Aktenzeichen: 18 U 78/05
Rechtsgebiete: BGB


Vorschriften:

BGB § 247
BGB § 269
BGB § 269 Abs. 1
BGB § 270
BGB § 270 Abs. 4
BGB § 286
BGB § 286 Abs. 3 Satz 1
BGB §§ 676 a ff
Diese Entscheidung enthält keinen zur Veröffentlichung bestimmten Leitsatz.
Tenor:

Soweit die Klägerin Verzugszinsen auf Forderungen aus dem Interconnection-Vertrag geltend macht, soll die Sache dem Gerichtshof der Europäischen Gemeinschaft zur Beantwortung der nachfolgenden Frage vorgelegt werden:

Steht eine nationale Regelung, dass es für die den Eintritt des Schuldnerverzugs vermeidende oder den eingetretenen Schuldnerverzug beendende, per Banküberweisung abgewickelte Zahlung nicht auf den Zeitpunkt der Gutschrift des Betrages auf dem Gläubigerkonto, sondern auf den Zeitpunkt des von dem Schuldner bei ausreichender Kontodeckung oder entsprechendem Kreditrahmen erteilten und von der Bank angenommenen Überweisungsauftrags ankommt, in Einklang mit Art. 3 Abs. 1 lit. c) ii) der Richtlinie 2000/35/EG des Europäischen Parlaments und des Rates vom 29.06.2000 zur Bekämpfung von Zahlungsverzug im Geschäftsverkehr ?

Gründe:

I.

Die eingangs formulierte Frage stellt sich in einem Rechtstreit, in dem die Klägerin die Beklagte auf Zahlung von Verzugszinsen wegen vermeintlich zu spät gezahlter Rechnungsentgelte in Anspruch nimmt.

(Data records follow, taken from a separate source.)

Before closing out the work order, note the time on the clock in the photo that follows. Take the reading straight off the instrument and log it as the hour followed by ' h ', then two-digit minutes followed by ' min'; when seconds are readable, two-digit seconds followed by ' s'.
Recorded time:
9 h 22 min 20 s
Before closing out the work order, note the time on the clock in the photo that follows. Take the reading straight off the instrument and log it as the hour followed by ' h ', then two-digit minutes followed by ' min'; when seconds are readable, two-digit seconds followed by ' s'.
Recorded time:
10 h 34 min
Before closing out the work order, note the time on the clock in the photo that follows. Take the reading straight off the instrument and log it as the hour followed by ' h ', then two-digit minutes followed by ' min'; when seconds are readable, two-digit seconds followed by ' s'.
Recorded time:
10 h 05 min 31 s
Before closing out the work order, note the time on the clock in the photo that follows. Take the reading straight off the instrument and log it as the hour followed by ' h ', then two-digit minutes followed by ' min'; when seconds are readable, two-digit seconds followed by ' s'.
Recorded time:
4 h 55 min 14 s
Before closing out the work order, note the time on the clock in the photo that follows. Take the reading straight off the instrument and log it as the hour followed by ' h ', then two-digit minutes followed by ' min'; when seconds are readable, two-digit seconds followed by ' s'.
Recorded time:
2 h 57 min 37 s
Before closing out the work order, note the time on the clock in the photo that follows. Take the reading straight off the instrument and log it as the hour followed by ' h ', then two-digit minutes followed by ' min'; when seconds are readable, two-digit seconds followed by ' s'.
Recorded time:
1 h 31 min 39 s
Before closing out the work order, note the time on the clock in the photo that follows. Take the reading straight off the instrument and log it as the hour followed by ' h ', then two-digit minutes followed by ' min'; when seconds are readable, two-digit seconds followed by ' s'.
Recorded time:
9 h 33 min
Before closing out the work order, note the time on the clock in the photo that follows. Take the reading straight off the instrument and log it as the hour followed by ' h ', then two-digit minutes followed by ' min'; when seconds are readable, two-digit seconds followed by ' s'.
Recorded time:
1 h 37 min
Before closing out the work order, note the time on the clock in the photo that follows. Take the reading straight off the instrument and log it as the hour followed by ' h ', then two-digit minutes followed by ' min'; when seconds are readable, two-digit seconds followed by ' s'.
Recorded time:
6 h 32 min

Im Einzelnen liegt dem folgender Sachverhalt zu Grunde:

Die Parteien befassen sich mit dem Angebot von Telekommunikationsdienstleistungen für die Öffentlichkeit und für Netzbetreiber. Die Beklagte bietet darüber hinaus für andere Netzbetreiber - wie die Klägerin - Fakturierungsleistungen an.

1.

Die Parteien stehen seit 1998 in einem durch eine Zusammenschaltungsvereinbarung bzw. einen "Interconnection-Vertrag" (im folgenden auch: "IC-Vertrag") geregelten gegenseitigen Leistungsaustausch. Die in diesem Rahmen jeweils erbrachten Leistungen stellen sie sich wechselseitig in Rechnung und verrechnen daraus resultierende Rechnungsentgelte. Der erwähnte IC-Vertrag wurde in der Folgezeit mehrfach geändert, zuletzt durch Beschluss der Regulierungsbehörde für Telekommunikation und Post vom 25.10.2002. Unter den Abschnitten 17.4 und 17.5 des IC-Vetrages in der von beiden Parteien zugrundegelegten Fassung vom 26.06.2002 finden sich die nachfolgenden Bestimmungen betreffend die Fälligkeit und den Zahlungsverzug:

"17.4 Fälligkeit

Die Entgeltforderungen zwischen den Vertragspartnern werden mit Zugang der Rechnung fällig.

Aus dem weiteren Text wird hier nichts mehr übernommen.